Fortunately, under every state’s law — including California — truckers can be independent contractors. The “Rigged” story proclaimed that as a result of “97% of cases heard” favoring employment status (an assertion devoid of adequate context), “port truckers in California can’t legally be classified as independent contractors.” However, this “statistic” ignores the fact that some truckers were found to be independent contractors, it ignores the fact the majority of truckers acknowledge their independent business status without challenging it and it ignores the fact that California has no law suggesting truckers cannot be independent contractors.

The story also failed to investigate the circumstances under which these cases were heard. For example, the article made no mention of the fact that California’s labor department has been using a boilerplate prewritten decision, case after case, to proclaim truckers are employees. This seeming departure from due process in California would have merited a few words within the “Rigged” story.

What the “Rigged” story does not say — but was, by the fall of 2011, widely reported in publications such as The Wall Street Journal — was that the 9th Circuit Court of Appeals (i.e., a court hardly known for supporting independent entrepreneurship in trucking) struck down the Port of Los Angeles mandate that only employee truck drivers could access the port. This ruling helped preserve a segment of port trucking where small businesses — i.e., independent contractors — that own and operate their trucks can thrive.

Consider some facts that the “Rigged” story did not include. America has about 3.5 million truck drivers, and there is a shortage of truck drivers well in excess of 100,000. Trucking companies as a whole have job openings for employee truck drivers at a rate far in excess of the demand for independent contractors. In other words, it’s much easier to get a job and succeed as an employee driver than it is to become a successful independent contractor.
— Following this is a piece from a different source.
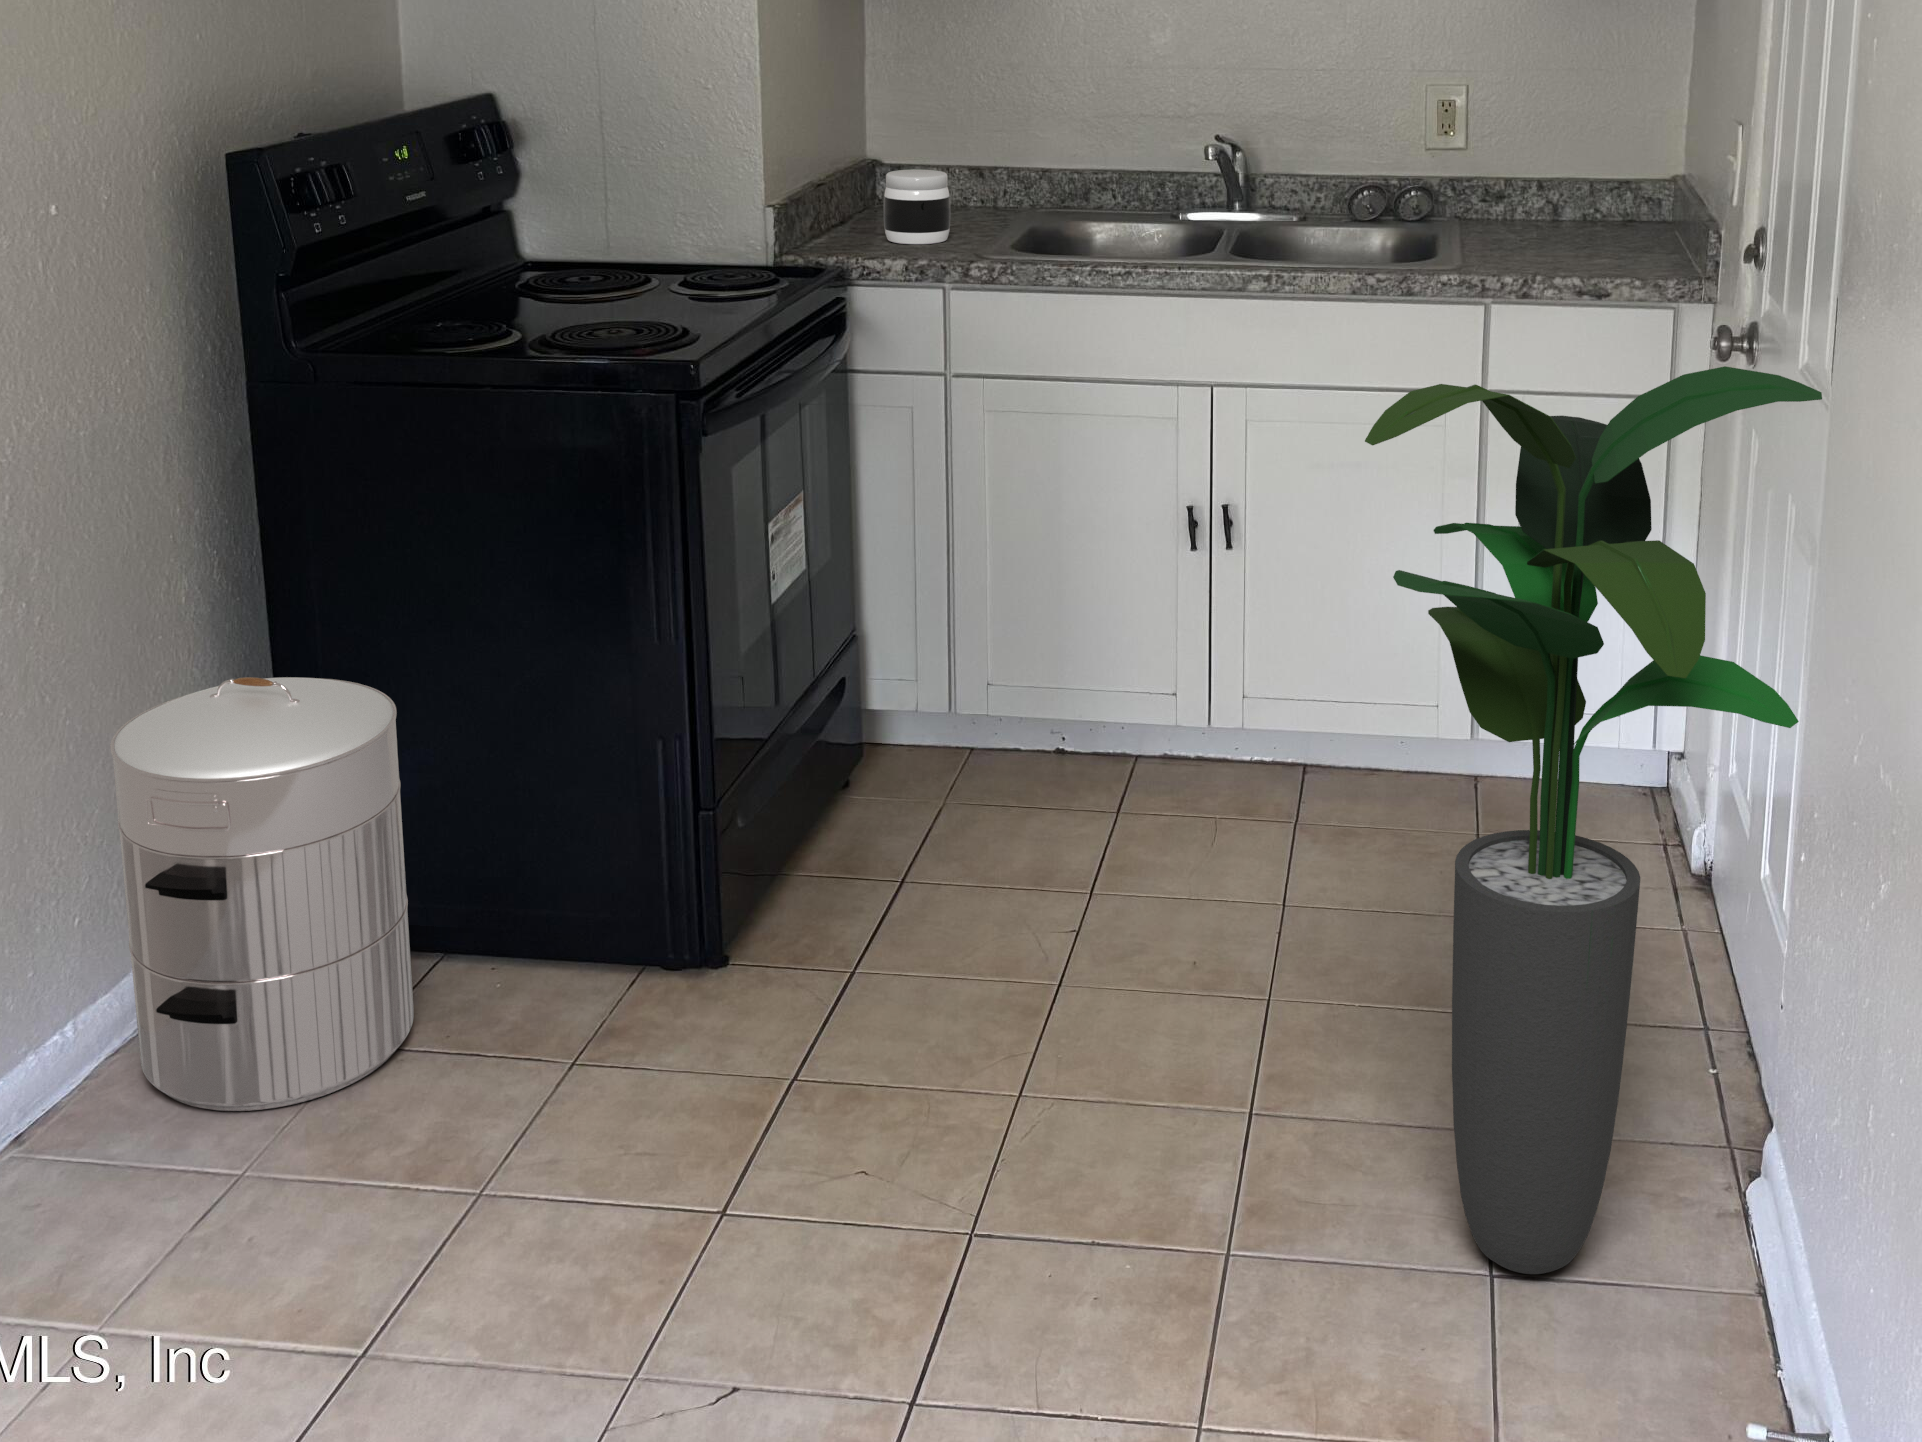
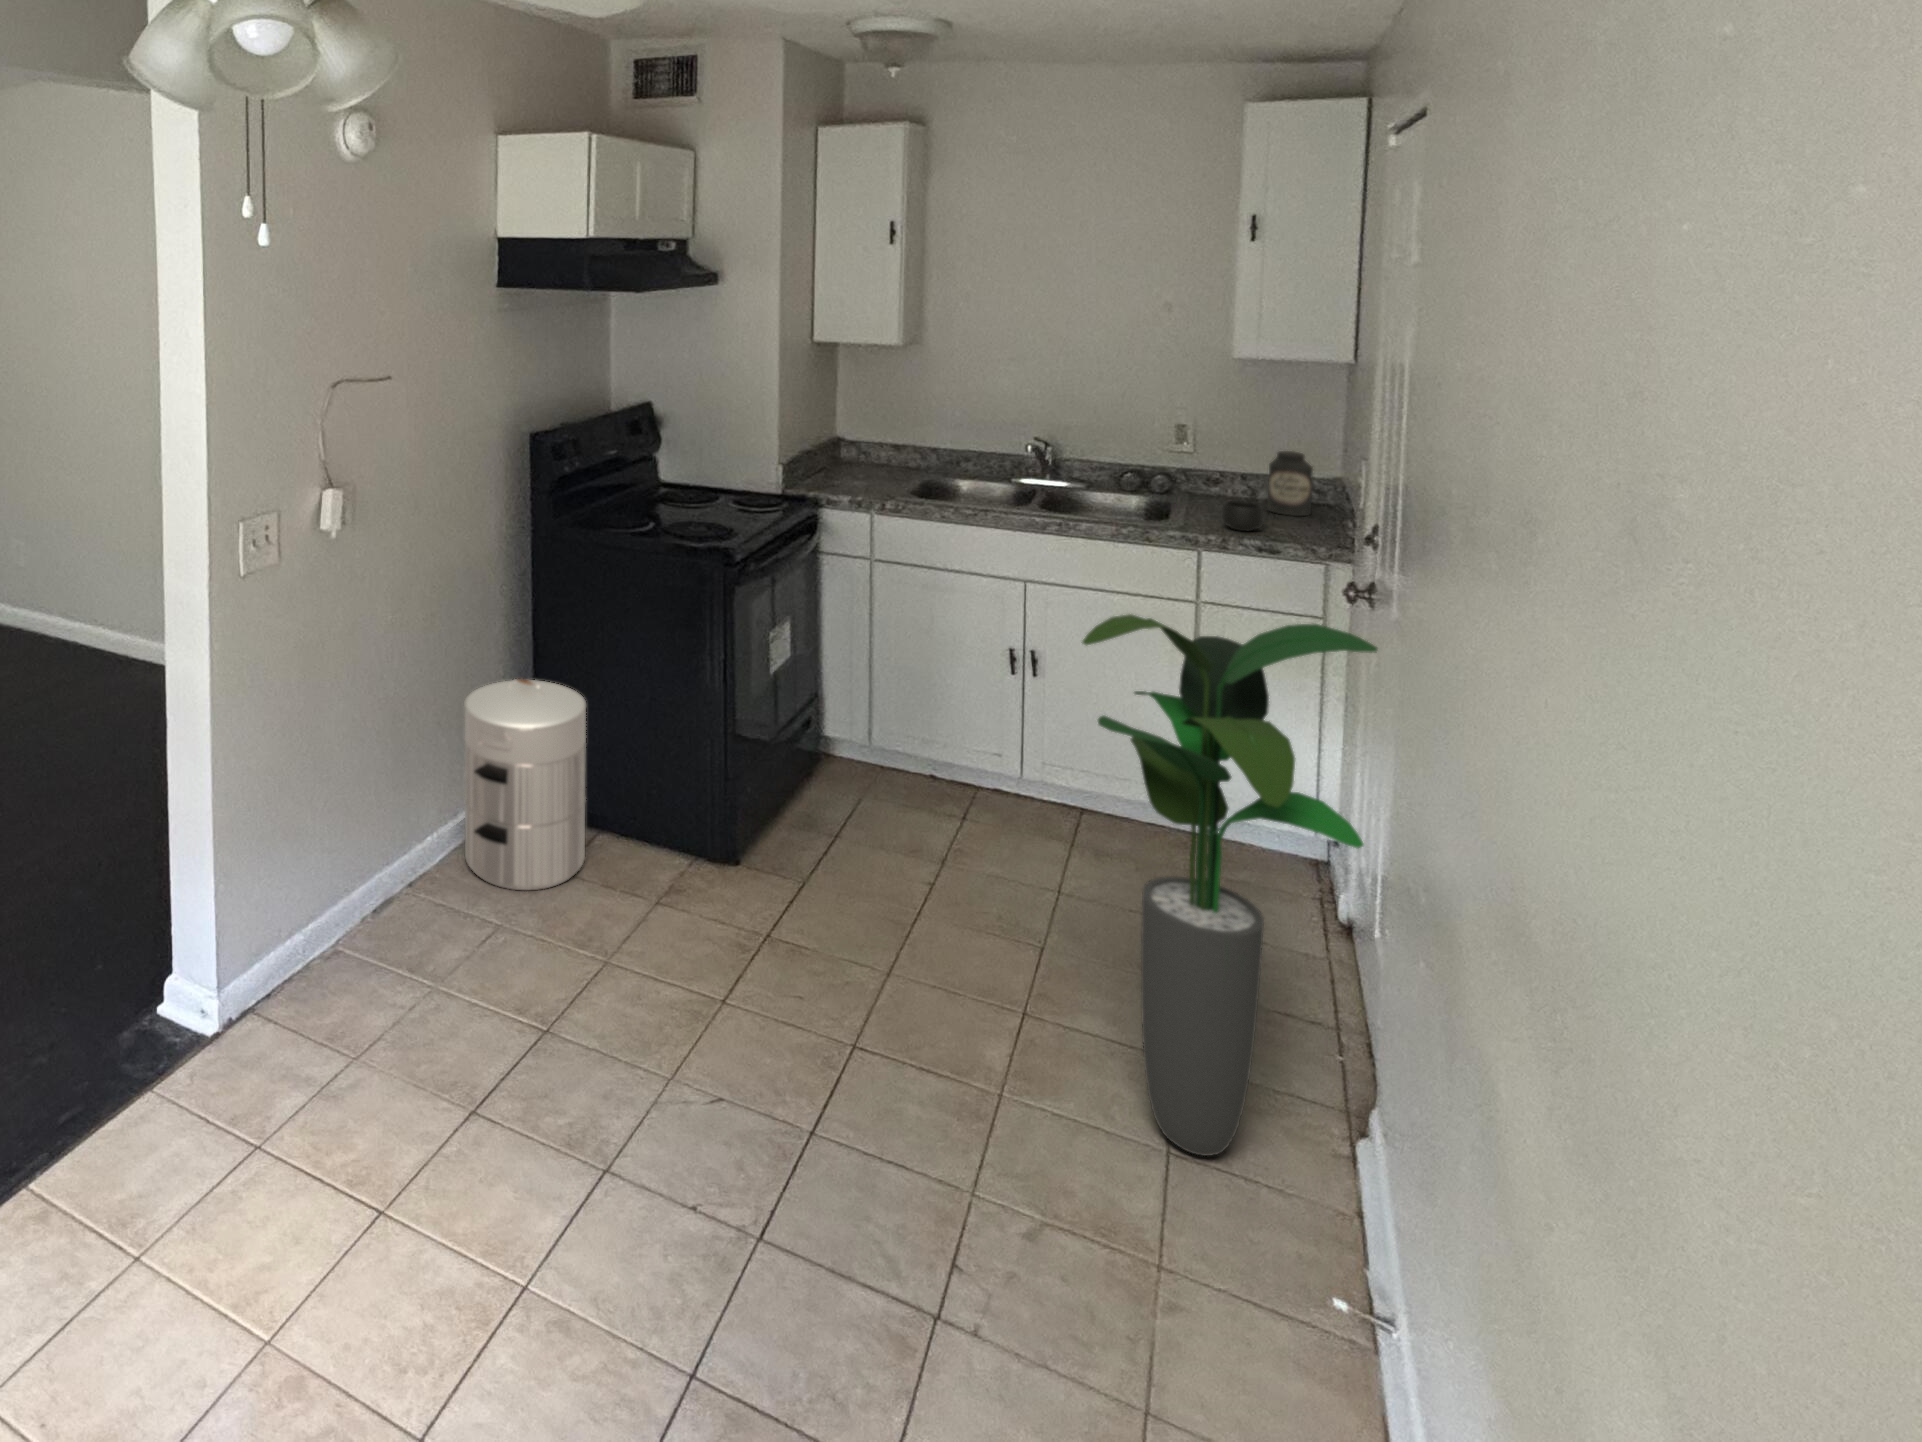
canister: none [1574,136,1641,242] -> present [1267,451,1313,516]
jar: present [884,170,950,244] -> none [842,446,878,487]
mug: none [1518,219,1586,267] -> present [1222,501,1269,531]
While statistics vary, it’s commonly held that about 500,000 independent contractor truck drivers operate in America. Based on a 2015 California Trucking Association-Inland Empire Economic Partnership study — a study drawing from a cross-section of independent truck drivers, rather than from a group of already disgruntled, self-selected or influenced truck drivers, such as those the “Rigged” story referenced — independent contractors operating heavy tractor-trailers report average annual earnings between $30,000 and $106,000, after paying business expenses such as fuel, etc. The reported median net earning was in excess of $55,000 (again, after business expenses). For the same geographical region in California, median annual pay for employee drivers was about $40,000.

The above statistics reveal the fallacy of the “Rigged” story: How could the port trucking companies press the port truckers into what the “Rigged” story suggests is tantamount to slavery when the truckers have so many options available and each is free to choose his/her own career path? Most independent contractor truck drivers have the option to work as employees but intentionally choose a different path — one of entrepreneurship. Many — admittedly, not all — are rewarded for that choice, but that choice requires hard work, smart decisions and dedication over time.

The “Rigged” story does not provide the complete picture. Certainly, claims are made by workers in many industries — including the trucking industry — and many are valid, revealing wrongdoing and abuse. But the “Rigged” story looks far more like an attempt to use the experiences of a small sector of the port trucking industry to paint a picture of the entire industry. And in so doing, the story departs from investigative journalism and enters into editorial commentary — but without the disclaimer.

Scopelitis, Garvin, Light, Hanson & Feary is a transportation law firm based in Indianapolis with offices in Chicago, Washington, D.C., Los Angeles, Chattanooga, Tenn., Detroit, Spokane, Wash., Dallas-Fort Worth, Milwaukee, Mount Ephraim, N.J., Philadelphia, Tulsa, Okla., and Salt Lake City.